- Directed by: Abhishek Swain
- Written by: Abhishek Das
- Produced by: Shiladitya Bora Vinay Reddy Shubho Shekhar Bhattacharjee
- Starring: Prakruti Mishra Dipanwit Dashmohapatra
- Cinematography: Deepak Kumar, Bishwajeet Pattnayak
- Music by: Mahadev Rout
- Production company: Platoon One Films
- Release dates: November 2025 (IFFI); 17 April 2026 (India)
- Running time: 119 minutes
- Country: India
- Language: Odia

= Bindusagar (film) =

2025 Indian Odia language film

Bindusagar( Odia: ବିନ୍ଦୁସାଗର ) is a 2025 Odia-language musical romantic drama film directed by Abhishek Swain.
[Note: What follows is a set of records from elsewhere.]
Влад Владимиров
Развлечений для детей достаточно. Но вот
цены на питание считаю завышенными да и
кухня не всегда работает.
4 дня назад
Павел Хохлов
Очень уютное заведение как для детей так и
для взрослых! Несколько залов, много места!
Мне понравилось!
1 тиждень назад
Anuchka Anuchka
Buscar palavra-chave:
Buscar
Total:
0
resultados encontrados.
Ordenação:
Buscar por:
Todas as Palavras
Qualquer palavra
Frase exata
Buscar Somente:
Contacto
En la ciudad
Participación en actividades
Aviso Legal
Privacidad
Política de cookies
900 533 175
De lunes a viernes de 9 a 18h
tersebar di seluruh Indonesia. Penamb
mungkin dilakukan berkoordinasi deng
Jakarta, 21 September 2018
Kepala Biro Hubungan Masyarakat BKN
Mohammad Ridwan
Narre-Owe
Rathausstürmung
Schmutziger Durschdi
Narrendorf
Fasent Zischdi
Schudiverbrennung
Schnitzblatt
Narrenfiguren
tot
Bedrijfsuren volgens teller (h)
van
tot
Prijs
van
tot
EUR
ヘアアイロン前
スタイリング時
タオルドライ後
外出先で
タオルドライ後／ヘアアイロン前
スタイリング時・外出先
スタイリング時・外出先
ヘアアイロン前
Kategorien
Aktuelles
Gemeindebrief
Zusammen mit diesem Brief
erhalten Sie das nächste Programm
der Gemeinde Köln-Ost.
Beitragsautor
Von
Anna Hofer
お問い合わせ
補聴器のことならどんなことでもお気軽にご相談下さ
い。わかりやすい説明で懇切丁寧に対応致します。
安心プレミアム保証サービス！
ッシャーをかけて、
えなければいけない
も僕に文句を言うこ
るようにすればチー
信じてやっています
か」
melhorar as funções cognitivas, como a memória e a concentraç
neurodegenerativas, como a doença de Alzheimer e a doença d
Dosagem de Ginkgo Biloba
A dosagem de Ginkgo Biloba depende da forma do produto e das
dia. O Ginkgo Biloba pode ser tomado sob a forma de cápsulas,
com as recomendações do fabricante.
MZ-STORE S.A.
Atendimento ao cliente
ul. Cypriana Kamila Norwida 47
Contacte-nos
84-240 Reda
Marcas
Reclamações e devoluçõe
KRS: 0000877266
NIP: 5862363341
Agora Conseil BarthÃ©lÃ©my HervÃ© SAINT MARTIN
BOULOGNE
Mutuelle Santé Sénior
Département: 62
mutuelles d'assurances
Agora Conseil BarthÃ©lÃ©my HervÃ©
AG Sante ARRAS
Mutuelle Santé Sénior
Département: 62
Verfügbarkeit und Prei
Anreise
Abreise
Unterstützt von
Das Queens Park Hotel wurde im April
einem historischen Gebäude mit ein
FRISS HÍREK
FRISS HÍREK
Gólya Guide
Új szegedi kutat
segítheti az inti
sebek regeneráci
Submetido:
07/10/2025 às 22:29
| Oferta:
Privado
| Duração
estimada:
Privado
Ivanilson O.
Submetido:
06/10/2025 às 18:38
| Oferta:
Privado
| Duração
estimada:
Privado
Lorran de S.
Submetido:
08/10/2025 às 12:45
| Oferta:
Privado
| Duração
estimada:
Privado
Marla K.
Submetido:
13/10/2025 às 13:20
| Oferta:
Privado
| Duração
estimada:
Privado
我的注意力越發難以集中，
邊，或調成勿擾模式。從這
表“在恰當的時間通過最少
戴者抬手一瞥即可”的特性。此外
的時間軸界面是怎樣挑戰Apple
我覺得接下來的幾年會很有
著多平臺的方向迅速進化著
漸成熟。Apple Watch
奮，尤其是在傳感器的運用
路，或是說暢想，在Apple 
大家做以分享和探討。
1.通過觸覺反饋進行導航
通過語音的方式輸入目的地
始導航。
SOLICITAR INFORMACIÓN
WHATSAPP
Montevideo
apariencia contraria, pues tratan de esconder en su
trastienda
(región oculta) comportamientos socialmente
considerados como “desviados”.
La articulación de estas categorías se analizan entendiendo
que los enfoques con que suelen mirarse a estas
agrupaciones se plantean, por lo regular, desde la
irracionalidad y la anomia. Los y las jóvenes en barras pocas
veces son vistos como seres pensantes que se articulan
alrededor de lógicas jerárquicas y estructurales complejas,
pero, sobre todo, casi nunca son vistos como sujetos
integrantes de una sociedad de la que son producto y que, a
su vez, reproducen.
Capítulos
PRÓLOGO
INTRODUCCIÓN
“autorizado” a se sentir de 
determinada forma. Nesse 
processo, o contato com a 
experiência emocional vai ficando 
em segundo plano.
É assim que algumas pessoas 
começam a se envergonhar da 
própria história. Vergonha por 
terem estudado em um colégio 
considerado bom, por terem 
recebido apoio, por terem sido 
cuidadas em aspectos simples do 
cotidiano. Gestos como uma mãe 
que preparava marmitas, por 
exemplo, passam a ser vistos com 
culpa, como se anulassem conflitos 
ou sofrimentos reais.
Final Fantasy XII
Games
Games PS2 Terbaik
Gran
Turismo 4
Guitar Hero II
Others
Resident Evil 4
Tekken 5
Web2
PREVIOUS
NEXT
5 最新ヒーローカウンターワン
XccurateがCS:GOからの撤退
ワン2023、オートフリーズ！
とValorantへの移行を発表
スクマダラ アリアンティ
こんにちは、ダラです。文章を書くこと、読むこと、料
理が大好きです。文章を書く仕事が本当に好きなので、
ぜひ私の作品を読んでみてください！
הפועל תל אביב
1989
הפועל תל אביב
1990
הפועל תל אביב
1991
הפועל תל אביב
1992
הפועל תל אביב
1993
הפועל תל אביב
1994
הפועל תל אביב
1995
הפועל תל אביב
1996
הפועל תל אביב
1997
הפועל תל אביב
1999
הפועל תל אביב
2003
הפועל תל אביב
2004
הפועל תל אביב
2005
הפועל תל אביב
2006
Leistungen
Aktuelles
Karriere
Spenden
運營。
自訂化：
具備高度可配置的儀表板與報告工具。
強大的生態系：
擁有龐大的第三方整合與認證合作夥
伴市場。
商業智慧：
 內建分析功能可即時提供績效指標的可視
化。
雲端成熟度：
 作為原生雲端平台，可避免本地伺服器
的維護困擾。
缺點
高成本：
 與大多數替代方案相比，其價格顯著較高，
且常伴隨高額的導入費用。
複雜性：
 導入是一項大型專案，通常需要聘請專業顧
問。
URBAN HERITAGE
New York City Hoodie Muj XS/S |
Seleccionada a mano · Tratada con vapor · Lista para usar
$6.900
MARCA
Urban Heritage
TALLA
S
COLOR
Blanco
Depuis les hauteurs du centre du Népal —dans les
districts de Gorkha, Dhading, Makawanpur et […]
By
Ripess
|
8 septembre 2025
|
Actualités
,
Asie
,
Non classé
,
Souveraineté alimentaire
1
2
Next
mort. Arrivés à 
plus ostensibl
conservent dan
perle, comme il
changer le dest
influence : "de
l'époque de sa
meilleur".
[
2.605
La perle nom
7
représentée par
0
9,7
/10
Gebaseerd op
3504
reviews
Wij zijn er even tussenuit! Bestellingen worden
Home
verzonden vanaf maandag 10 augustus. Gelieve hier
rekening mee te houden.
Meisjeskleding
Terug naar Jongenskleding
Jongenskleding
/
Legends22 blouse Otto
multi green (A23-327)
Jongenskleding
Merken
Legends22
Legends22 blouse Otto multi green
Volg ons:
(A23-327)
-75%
It stars Prakruti Mishra and Dipanwit Dashmohapatra and was produced by Shiladitya Bora's Platoon One Films.

==Plot==
The story followed 22-year-old Sreeja, who arrived in Bhubaneswar from London with a cryptic letter from her late mother, on a quest to discover her roots. She intersects with a grieving father's journey to faith in the ancient city, exploring themes of love, loss, healing, belonging, and tradition around the sacred Bindusagar lake. The narrative blends a family drama with eight original songs rooted in Odia culture.

==Cast==
- Prakruti Mishra as Sreeja
- Dipanwit Dashmohapatra
- Satya Ranjan
- Sonalli Sharmisstha
- Robin Das

==Production==
The film was directed by Abhishek Swain, written by Abhishek Das, and produced by Shiladitya Bora (Platoon One Films) and Vinay Reddy and Shubho Shekhar Bhattacharjee (Boundless Blackbuck Films). It was filmed in Odisha and London, with key crew including cinematographer Deepak Kumar.

==Music==
The music was created by Kisaloy Roy, Mahadev Rout, and Ashish Pradhan. The soundtrack featured eight original songs, including "Bhola Shankar" sung by Kuldeep Pattanaik and Aseema Panda, with lyrics by Ranjan Nayak and music by Mahadev Rout. Music was released by Tarang Music.

==Release==
The premiere was at the 56th International Film Festival of India Gala Presentation, November 20–28, 2025, in Goa. Theatrical release is scheduled for April 10, 2026, coinciding with Maha Bishuba Sankranti, the Odia New Year, with India-wide distribution by Prakash Films.